Azariah hovered over the corpse. The shortsword looked comically small in his large hands, the blade dripping with the dead man’s blood. He glanced up at Roland, his green-gold eyes narrowed, his mouth turned down in a grimace.
Roland couldn’t stop his body from shaking. He gaped at his friend, finding it difficult to form words, as Kaya sobbed in his arms.
“I always know where you are,” the Warden said, answering the unasked question. “It is my duty as your protector.”
That was all Roland could take. He broke, tears streaming down his cheeks and soaking the top of Kaya’s head as she continued to cry against his chest. Azariah stepped up to them, wrapping them both in his long arms.
“Hush now,” he said with tenderness. “You have been strong this whole time, when you could have easily given up. Both of you. You must remain strong even now.”
Roland swallowed a gulp of bile, trying to force his heart to beat slower. The feel of Kaya’s breath against his neck was even more calming than Azariah’s embrace. He imagined his first night with her on the roof, and the few times they’d explored each other’s bodies in the dark of night while the rest of their troupe was sleeping. His frayed nerves unwound, and a seemingly unnatural relaxation came over him.
“Better?” asked Azariah.
“A little,” Roland answered.
“And you, Kaya?”
“I…I think I’ll be okay,” she said timidly.
“Good.” The Warden released them and walked toward the tree line from which the now dead man had emerged. “I am going to see where he came from,” he said. “Stay here. I will be back soon.”
“No,” said Roland, shaking his head. “No, we’re coming with you.”
“We are?” asked Kaya.
Azariah fumbled through the pouch at his waist, pulling out a handful of something Roland couldn’t see.

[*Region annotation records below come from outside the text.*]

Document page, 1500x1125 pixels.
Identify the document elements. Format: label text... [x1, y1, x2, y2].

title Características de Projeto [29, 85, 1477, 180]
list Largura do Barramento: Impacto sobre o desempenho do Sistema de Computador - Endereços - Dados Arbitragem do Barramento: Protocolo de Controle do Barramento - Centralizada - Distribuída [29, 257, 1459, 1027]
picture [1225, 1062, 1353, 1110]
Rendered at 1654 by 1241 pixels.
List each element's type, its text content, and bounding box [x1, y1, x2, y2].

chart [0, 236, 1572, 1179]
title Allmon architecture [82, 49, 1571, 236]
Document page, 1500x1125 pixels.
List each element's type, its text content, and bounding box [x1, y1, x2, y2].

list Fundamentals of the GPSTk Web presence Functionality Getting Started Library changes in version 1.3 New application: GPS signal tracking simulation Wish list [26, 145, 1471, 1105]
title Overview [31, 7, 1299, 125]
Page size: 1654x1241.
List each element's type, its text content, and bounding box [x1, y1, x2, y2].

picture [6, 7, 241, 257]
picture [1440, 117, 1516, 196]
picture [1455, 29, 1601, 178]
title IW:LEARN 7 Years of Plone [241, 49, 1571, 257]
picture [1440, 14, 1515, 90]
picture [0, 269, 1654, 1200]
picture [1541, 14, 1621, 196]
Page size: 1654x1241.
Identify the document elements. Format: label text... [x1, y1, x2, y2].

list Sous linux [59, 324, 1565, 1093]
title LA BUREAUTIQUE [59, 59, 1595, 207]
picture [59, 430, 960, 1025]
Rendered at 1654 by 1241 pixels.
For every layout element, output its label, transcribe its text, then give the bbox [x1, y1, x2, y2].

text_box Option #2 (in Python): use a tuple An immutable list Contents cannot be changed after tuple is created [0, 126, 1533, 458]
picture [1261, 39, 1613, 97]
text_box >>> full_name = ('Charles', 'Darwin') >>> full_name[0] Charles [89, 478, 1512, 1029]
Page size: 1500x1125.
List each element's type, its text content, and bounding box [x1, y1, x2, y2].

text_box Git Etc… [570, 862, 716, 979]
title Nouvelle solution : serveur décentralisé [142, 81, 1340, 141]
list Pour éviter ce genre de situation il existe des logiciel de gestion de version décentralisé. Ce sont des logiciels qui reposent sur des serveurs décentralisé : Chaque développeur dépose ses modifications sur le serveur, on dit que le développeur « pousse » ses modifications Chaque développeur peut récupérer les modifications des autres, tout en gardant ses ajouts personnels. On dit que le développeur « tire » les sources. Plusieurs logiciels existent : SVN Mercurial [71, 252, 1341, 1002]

“If you insist on accompanying me,” he said, “then this will ensure you don’t do something to give us away.” He tossed whatever was in his hand into the air. It tumbled down like bits of twinkling ash, and Azariah spoke a few incomprehensible words. The particles disappeared, and the air around the three of them stretched into a liquid sheen before retracting, as if snapping back into place. “There. We are hidden now, mostly. Only someone very close, and very attentive, will see us.”
“What was that?” asked Roland.
Azariah shrugged. “A magical barrier. It makes those within it…dim. It does nothing for sound, though, so do not stomp through the forest like a mule.”
“I didn’t know you knew magic…well, other than healing and other practical stuff.”
“A bit. Well, more than a bit, actually.” The Warden frowned. “When one spends a great amount of time with Jacob Eveningstar, one tends to learn a few tricks.”
Roland winced at the sound of Jacob’s name but said nothing.
Silently they made their way through the trees. Azariah saw quite well in the dark, as Wardens’ eyes were almost as discerning as elves’. They maneuvered over small hills and thick tangles of vines, and Roland prayed to Ashhur that the snap of branches under their feet would be drowned out by the cacophonic commotion of a million chirping insects.
Ahead was a red glow, which became more and more pronounced as they approached it. After a time, it seemed as if the forest were on fire. Azariah hushed them as the telltale noises of a military camp reached their ears. Roland obliged without question. From the idle chatter, to the crackle of fire, to the clank and clink of stone on metal, it sounded as if hundreds of people were somewhere out there.